Saat bertemu mantan perdana menteri Israel Naftali Bennett di Istana Al-Sakhir pada Februari lalu, Raja Bahrain Hamad bin Isa Al Khalifa menyampaikan bahwa dia ingin mempererat hubungan dengan Israel. “Yang Mulia Raja (Hamad bin Isa Al Khalifa) menyambut Perdana Menteri Israel, mengungkapkan harapan kunjungannya ke Bahrain akan lebih meningkatkan hubungan bilateral dan kerja sama untuk melayani kepentingan bersama," kata Bahrain News Agency (BNA) dalam laporannya pada 15 Februari lalu.
Raja Hamad turut meninjau berbagai aspek kerja sama antara Bahrain dan Israel serta sarana untuk meningkatkannya. “Yang Mulia Raja dan Perdana Menteri Israel menggarisbawahi keinginan untuk lebih mempromosikan hubungan bilateral dan kerja sama guna melayani kepentingan bersama serta keamanan, stabilitas dan pembangunan regional,” kata BNA.
Raja Hamad meminta Bennett menyampaikan salamnya kepada Presiden Israel Isaac Herzog.

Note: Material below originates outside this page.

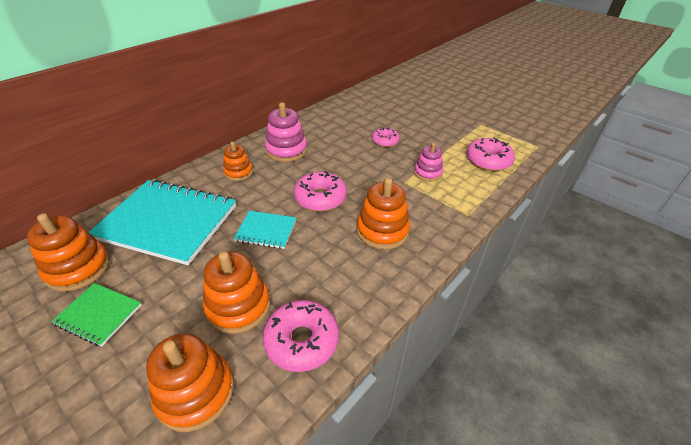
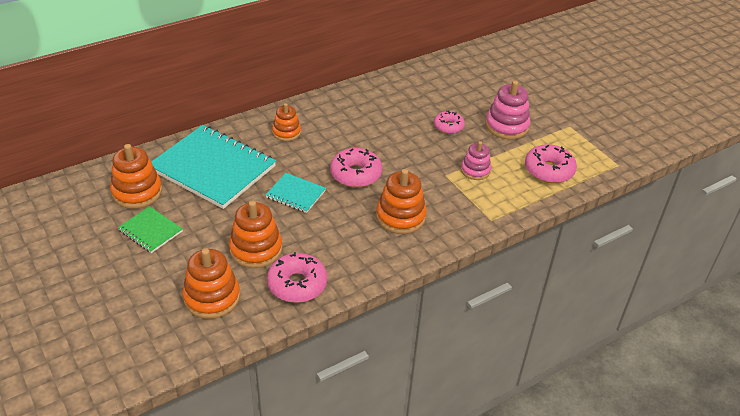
camera: 15 degrees right, 0 degrees up
(286, 150) = (340, 117): pink stacking toy -> pink stacking toy (506, 126)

Ia pun mengutarakan harapan terbaiknya untuk rakyat Israel yang lebih berkembang dan sejahtera. Pada gilirannya Bennett menyampaikan terima kasih kepada Raja Hamad atas sambutan dan keramahan terhadapnya.

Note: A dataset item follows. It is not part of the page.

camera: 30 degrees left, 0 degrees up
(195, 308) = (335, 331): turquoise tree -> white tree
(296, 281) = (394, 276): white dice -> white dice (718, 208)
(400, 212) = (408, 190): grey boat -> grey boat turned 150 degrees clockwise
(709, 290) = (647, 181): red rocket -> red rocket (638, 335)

Bennett menyampaikan rasa bahagianya dapat menjadi perdana menteri Israel pertama yang mengunjungi Bahrain. Dia pun mengapresiasi dan memuji keinginan Raja Hamad terkait peningkatan hubungan bilateral Israel-Bahrain. Sama seperti Raja Hamad, Bennett berharap rakyat Bahrain lebih tumbuh dan makmur.

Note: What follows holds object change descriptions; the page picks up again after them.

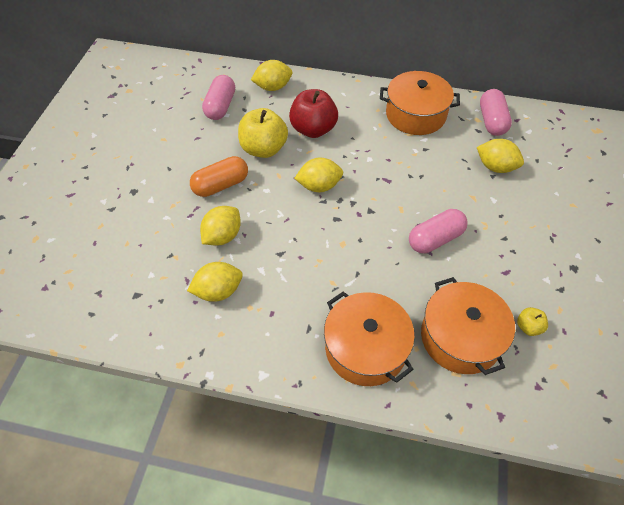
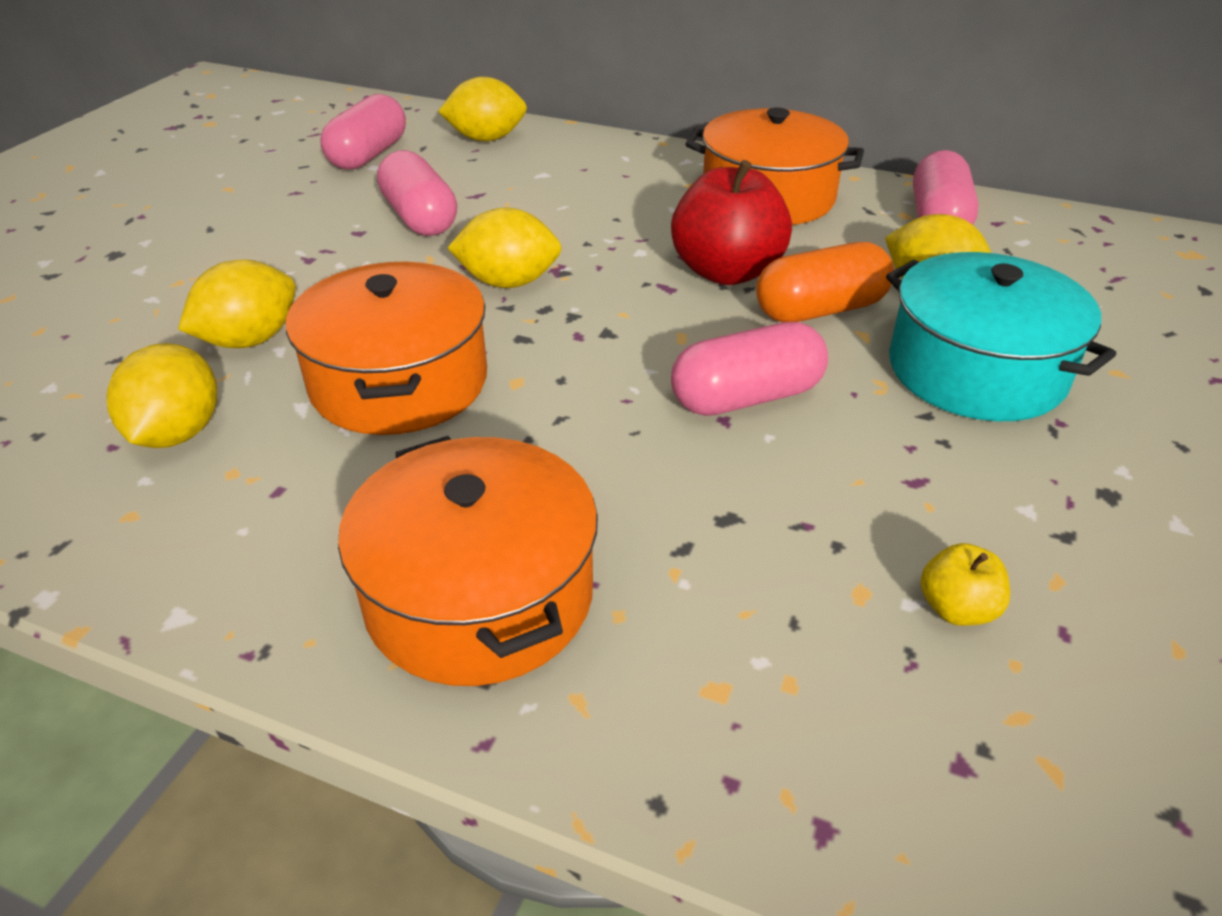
camera: 10 degrees right, 15 degrees down
(218, 291) = (178, 433): yellow lemon -> yellow lemon turned 75 degrees counterclockwise
(221, 185) = (298, 261): orange capsule -> orange capsule (820, 310)
(263, 149) = (420, 218): yellow apple -> pink capsule
(313, 129) = (538, 200): red apple -> red apple (726, 272)
(460, 337) = (752, 606): orange pot -> orange pot (399, 382)
(520, 211) = (976, 370): none -> turquoise pot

Pada 15 September 2020, Bahrain dan Uni Emirat Arab (UEA) menandatangani perjanjian normalisasi diplomatik dengan Israel. Hal itu tercapai berkat mediasi dan dukungan AS di bawah kepemimpinan mantan presiden Donald Trump. Kesepakatan normalisasi tersebut dikenal dengan nama Abraham Accords.
Selain UEA dan Bahrain, AS pun membantu Israel melakukan normalisasi diplomatik dengan Sudan serta Maroko. Washington menghapus Sudan dari daftar negara pendukung terorisme sebagai aksi timbal balik atas kesediaannya membuka hubungan resmi dengan Tel Aviv. Kemudian terkait Maroko, sebagai balasan, AS mengakui klaim negara tersebut atas wilayah Sahara Barat yang dipersengketakan.
Palestina mengecam kesepakatan damai yang dilakukan empat negara Muslim tersebut. Menurut Palestina, hal itu merupakan tikaman bagi perjuangannya memperoleh kemerdekaan.